Copy the records word for word. Pictures do not go in.

☆ ☆ ☆ ☆ ☆ ☆ ☆

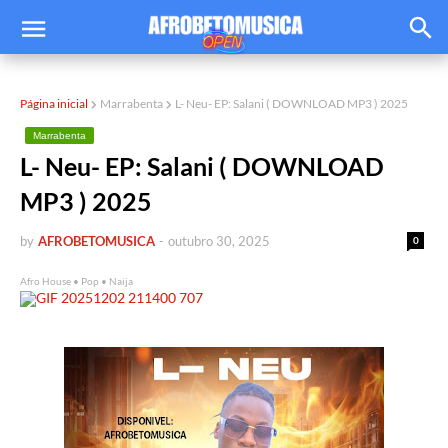
Página inicial
Marrabenta
L- Neu- EP: Salani ( DOWNLOAD MP3 ) 2025
Marrabenta
L- Neu- EP: Salani ( DOWNLOAD
MP3 ) 2025
by
AFROBETOMUSICA
-
outubro 30, 2025
0
Afro House • Pop • Naija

☆ ☆ ☆ ☆ ☆ ☆ ☆

• SOLUTION:
Página inicial
Marrabenta
L- Neu- EP: Salani ( DOWNLOAD MP3 ) 2025
Marrabenta
L- Neu- EP: Salani ( DOWNLOAD
MP3 ) 2025
by
AFROBETOMUSICA
-
outubro 30, 2025
0
Afro House • Pop • Naija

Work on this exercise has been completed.